Starting in 1989, Monterey Jazz sent a high school all-star band, now known as the Next Generation Jazz Orchestra, to perform in Japan.

“Those members of the Monterey Jazz Festival board, the founder, Jimmy Lyons, they had initiated some relationships with people in Japan -- musicians and educators,” Contos says. “With music, it doesn’t matter the language barriers or cultural configurations with students. The music just brings everyone together.”

Then Japanese students started coming to Monterey to perform. Like in a study abroad program, they participate in a cultural exchange and get a taste of what it’s like being on the road as musicians.

That band performing on stage is called the Mad Hatters, from Tomisato High School, outside of Tokyo.
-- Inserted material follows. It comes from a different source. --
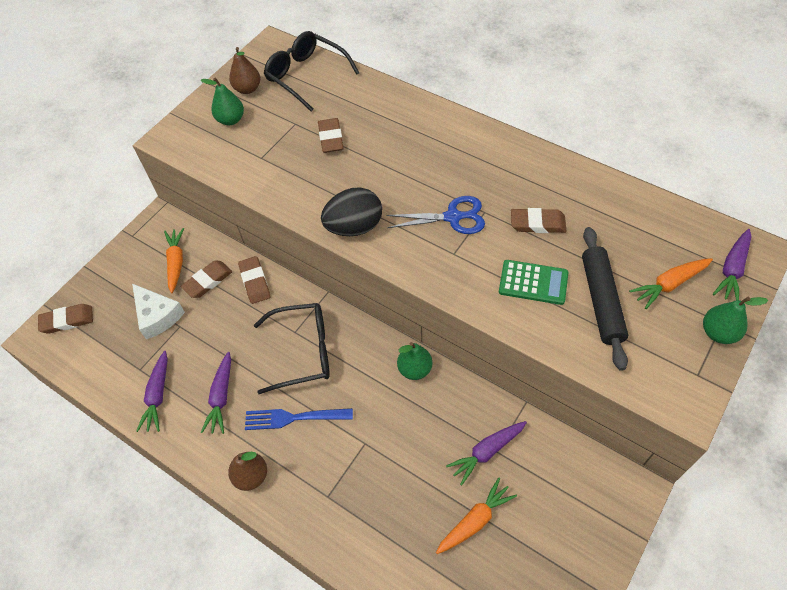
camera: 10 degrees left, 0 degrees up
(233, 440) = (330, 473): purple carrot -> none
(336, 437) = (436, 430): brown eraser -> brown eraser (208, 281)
They’re playing a brassy version of “Sakura, Sakura,” a traditional Japanese song about the beauty of cherry blossoms.

Jazz, like the country’s iconic flower, is everywhere in Japan, says Mad Hatters Band Director Maskai Shinohara -- from the inside of stories to references in literature, evident in the work of author Haruki Murakami.

“In old Japan, jazz was a sensation,” Shinohara says. “Today, it is found in many restaurants and is background music all over. But people who are really into jazz will go see live performances.”

Jazz evolved in the U.S. from a blend of African-American folk music and European-style marches. So how did the genre get to Japan?

“It was in the 1920s, in Yokohama’s harbor, brought over by boat,” Shinohara says.

Those luxury liners crisscrossing the Pacific Ocean carried jazz orchestras. Then the music made its way ashore into Japanese dance halls, and it grew during World War II when American soldiers wanted entertainment from back home. Eventually, Japanese jazz musicians began to emerge.

Mad Hatter Kaho Tomabechi, who plays the saxophone and clarinet, says she loves jazz because of its freedom.

“I can play how I feel within the song structure, and I can express myself,” she says.

Up next for the program, the Next Generation Jazz Orchestra will travel to Japan for two weeks as part of this cultural exchange.